In other words, even if you had carefully kept a backup of your iTunes purchase, and it still played in iTunes, actually watching your movie might at best involve dusting off some outdated and little-used software and at worst might not work at all. (I know from experience that Apple doesn’t focus much energy on ensuring that the experience of streaming an iTunes library to an iOS device is bug and hassle-free.)

My takeaway is that, if a seller of DRM’d digital media uses words like “purchase” and “buy,” they have at a minimum an obligation to continue to provide additional downloads of that media, in perpetuity.

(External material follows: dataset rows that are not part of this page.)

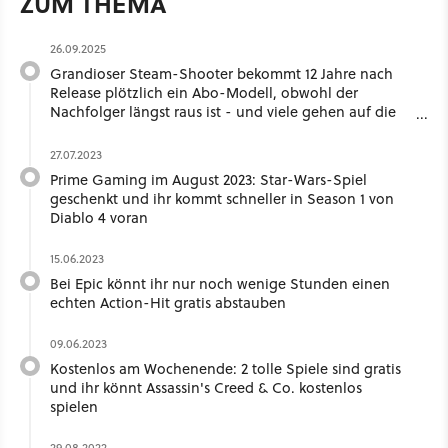
ZUM THEMA
26.09.2025
Grandioser Steam-Shooter bekommt 12 Jahre nach
Release plötzlich ein Abo-Modell, obwohl der
Nachfolger längst raus ist - und viele gehen auf die
Barrikaden
27.07.2023
Prime Gaming im August 2023: Star-Wars-Spiel
geschenkt und ihr kommt schneller in Season 1 von
Diablo 4 voran
15.06.2023
Bei Epic könnt ihr nur noch wenige Stunden einen
echten Action-Hit gratis abstauben
09.06.2023
Kostenlos am Wochenende: 2 tolle Spiele sind gratis
und ihr könnt Assassin's Creed & Co. kostenlos
spielen
29.08.2022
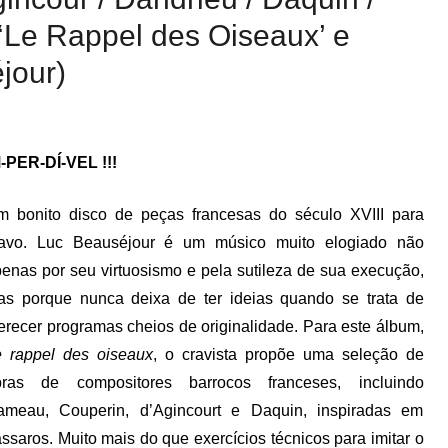
: ‘Le Rappel des Oiseaux’ e
jour)
-PER-DÍ-VEL !!!
 bonito disco de peças francesas do século XVIII para
ravo. Luc Beauséjour é um músico muito elogiado não
enas por seu virtuosismo e pela sutileza de sua execução,
s porque nunca deixa de ter ideias quando se trata de
erecer programas cheios de originalidade. Para este álbum,
e rappel des oiseaux
, o cravista propõe uma seleção de
bras de compositores barrocos franceses, incluindo
ameau, Couperin, d’Agincourt e Daquin, inspiradas em
ssaros. Muito mais do que exercícios técnicos para imitar o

Fine print aside, without that, people simply aren’t getting what they think they’re getting for their money, and words like “rent” and “borrow” are more appropriate. Of course, there is good reason to think that even then people are not likely to fully understand that “buying” something in the digital world is not the same as buying something in the physical world, and more ambitious measures may be required to ensure that people can still own personal property in the digital marketplace. See the excellent work of Aaron Perzanowski and Jason Schultz on this point. But the bare minimum of “owning” a movie would seem to be the continued ability to actually watch it.

Of course, a company might not want to take on that burden. Or its contracts with content companies may not allow it to. There’s a simple solution: Don’t sell movies with DRM. It might be good customer service to allow customers to redownload DRM-free movies, but at least with those it can be reasonable to tell them that they should just keep backups. DRM-free media files that are in a reasonably standard format can be expected to play on any hardware for the foreseeable future, can be converted to other formats if not, and so on. Consumers really own them, unlike the case with DRM downloads.

To end things on a bit of a positive note, it has been encouraging to see the movie industry make some progress toward allowing customers to access their purchased media on the devices of their choice. Thanks to the Movies Anywhere initiative, you can link your iTunes, Amazon, Google, and so on accounts together, such that movies purchased on one service show up in your cloud library on all the others. (I have no idea how this interacts with the region issue da Silva encountered.) This is actually pretty cool — if you watch all your movies on Vudu but there’s a sale on iTunes, you can buy the movie there instead. It’s almost as cool as not having any DRM at all! The movie industry, at least, has realized that DRM in general gives platform companies a lot of leverage against them, though creating a captive customer base, and moves like this reduce that. Just think how good it would be for the publishing industry and e-book competition if your Kindle library was accessible on Kobo e-readers, and publishers could sell books on non-Amazon platforms and have them automatically appear in Kindle libraries. Similarly, wouldn’t it be better if buying the iOS version of an app also gave you access to it on Android? Where some creators might see a few lost sales, the movie industry has shown that reducing dependence on large platforms is in the interest of creators, and DRM lock-in is a major part of platform dominance.

But still, even with incremental progress like Movies Anywhere, the fact is that with DRM, you never truly own the media you thought you bought, and how, where, and whether you can access it can be subject to business and technological considerations beyond your control. It seems to be pretty obvious, too, that ordinary customers simply do not understand the contractual restrictions they are “agreeing” to, and are being misled every day. The simplest way to move past this would be to move past DRM.